One concern I have about the portfolio is how effective it will be. It needs to look professional and have an interesting, yet nonabrasive, color scheme (sadly that means the flamingo background is out). It needs to speak to my writing, editing, and design abilities while being neither understated nor overly wordy. Thankfully, several blog posts have been written on portfolios by past students (click here and here) and the publishing program has given me the necessary skills to judge my own work’s level of success.
Paper: Having the option to choose your own topic doesn’t always help—it’s so easy for just one degree of freedom to make you feel lost—but in this case, I have been working with an idea for my paper since the first week of Intro to Book Publishing. And I’ve managed to pin down an advisor-approved paper topic well before it’s due, so I should be just fine. In fact, I’ve broken down the page count and found that it should be quite easy to fill. The only concern, then, will be for time; the only obstacle on that front is my own tendency to procrastinate. In this case, I’m certain my enthusiasm for the topic will help overcome that particular problem.
Defense: Aside from the fact that my graduation hinges on this meeting, it should be relatively low-key. All of the hard work will already be done at this point, and I’ve picked the instructors who will be the most interested in my topic and the most qualified to help me as I transition from academia to the real world. Every instructor I’ve had has shown a genuine interest in their students’ futures, so I can trust my chosen instructors to judge my readiness fairly.

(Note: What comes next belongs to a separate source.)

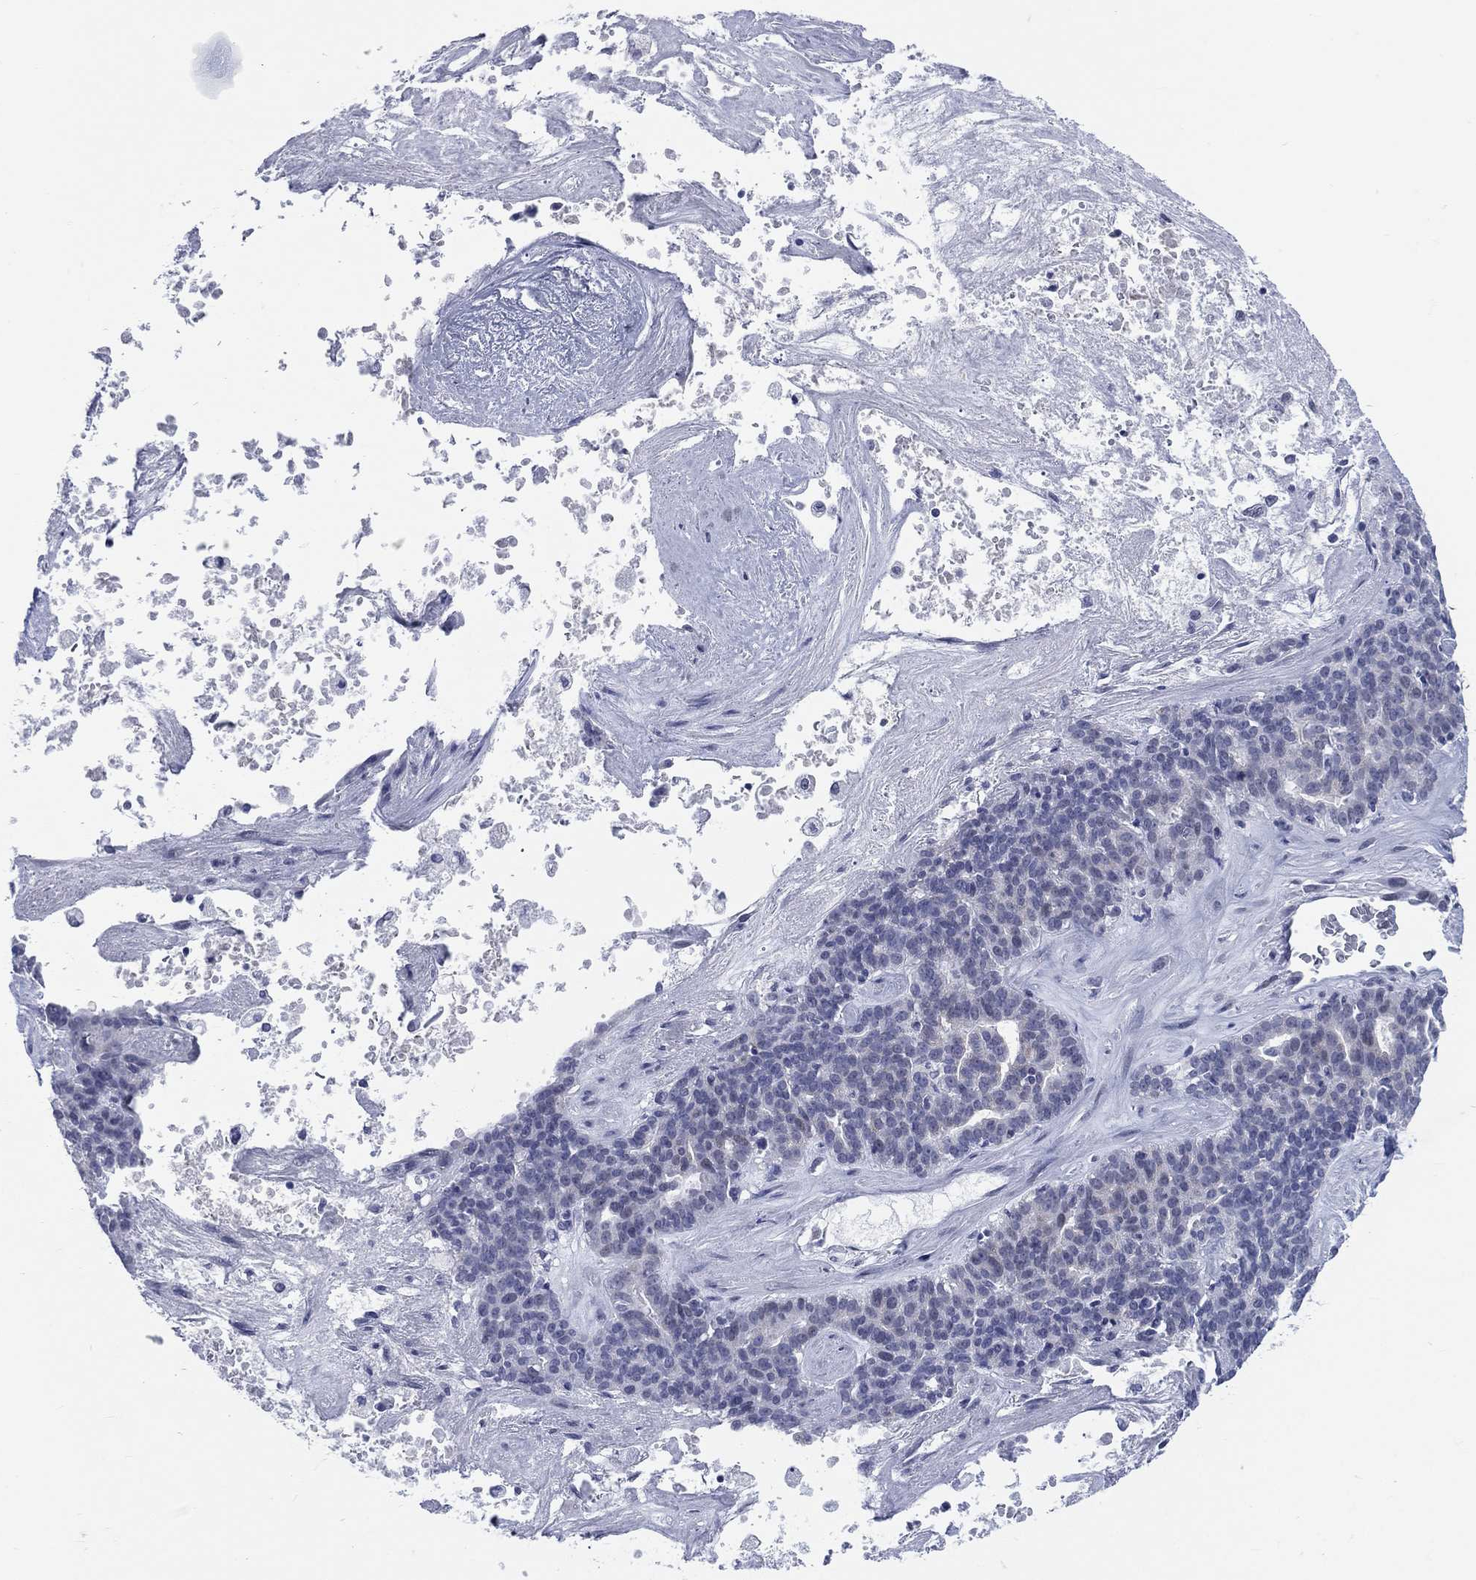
{"staining": {"intensity": "negative", "quantity": "none", "location": "none"}, "tissue": "liver cancer", "cell_type": "Tumor cells", "image_type": "cancer", "snomed": [{"axis": "morphology", "description": "Cholangiocarcinoma"}, {"axis": "topography", "description": "Liver"}], "caption": "This is an immunohistochemistry (IHC) histopathology image of human liver cholangiocarcinoma. There is no expression in tumor cells.", "gene": "MLLT10", "patient": {"sex": "female", "age": 47}}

Job: While I won’t be able to maintain my position as a student worker on PSU’s HVAC crew—which I’ve really enjoyed and highly recommend—my boss and several coworkers have expressed interest in keeping me on as a temporary maintenance worker, which would be a perfect way to bridge the gap between life as a student and life beyond school. And while the job market is never what it ought to be, graduating from PSU’s book publishing program is certainly going to help. In spite of whatever horrible nagging voices I have in my head doubting my own abilities or validity, Ooligan Press has prepared me to be a publishing professional.